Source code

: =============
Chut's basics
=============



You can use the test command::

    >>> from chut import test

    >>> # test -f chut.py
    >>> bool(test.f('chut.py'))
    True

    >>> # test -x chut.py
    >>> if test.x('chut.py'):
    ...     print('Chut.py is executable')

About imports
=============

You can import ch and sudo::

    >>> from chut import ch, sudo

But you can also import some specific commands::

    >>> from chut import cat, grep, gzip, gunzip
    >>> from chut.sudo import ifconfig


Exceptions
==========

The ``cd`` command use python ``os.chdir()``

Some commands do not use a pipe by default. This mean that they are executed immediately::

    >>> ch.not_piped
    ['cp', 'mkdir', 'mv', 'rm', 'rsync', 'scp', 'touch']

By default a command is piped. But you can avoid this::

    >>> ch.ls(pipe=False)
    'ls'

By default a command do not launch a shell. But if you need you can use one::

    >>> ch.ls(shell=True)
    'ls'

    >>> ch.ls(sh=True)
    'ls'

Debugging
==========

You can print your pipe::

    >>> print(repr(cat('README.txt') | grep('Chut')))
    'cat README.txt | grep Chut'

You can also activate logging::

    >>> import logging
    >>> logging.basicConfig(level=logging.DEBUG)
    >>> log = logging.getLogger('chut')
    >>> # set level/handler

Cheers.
————
## WHAT IS REQUIRED
What is needed is an exact, complete copy of the entries above.

## EXERCISE RESULT
Source code

: =============
Chut's basics
=============



You can use the test command::

    >>> from chut import test

    >>> # test -f chut.py
    >>> bool(test.f('chut.py'))
    True

    >>> # test -x chut.py
    >>> if test.x('chut.py'):
    ...     print('Chut.py is executable')

About imports
=============

You can import ch and sudo::

    >>> from chut import ch, sudo

But you can also import some specific commands::

    >>> from chut import cat, grep, gzip, gunzip
    >>> from chut.sudo import ifconfig


Exceptions
==========

The ``cd`` command use python ``os.chdir()``

Some commands do not use a pipe by default. This mean that they are executed immediately::

    >>> ch.not_piped
    ['cp', 'mkdir', 'mv', 'rm', 'rsync', 'scp', 'touch']

By default a command is piped. But you can avoid this::

    >>> ch.ls(pipe=False)
    'ls'

By default a command do not launch a shell. But if you need you can use one::

    >>> ch.ls(shell=True)
    'ls'

    >>> ch.ls(sh=True)
    'ls'

Debugging
==========

You can print your pipe::

    >>> print(repr(cat('README.txt') | grep('Chut')))
    'cat README.txt | grep Chut'

You can also activate logging::

    >>> import logging
    >>> logging.basicConfig(level=logging.DEBUG)
    >>> log = logging.getLogger('chut')
    >>> # set level/handler

Cheers.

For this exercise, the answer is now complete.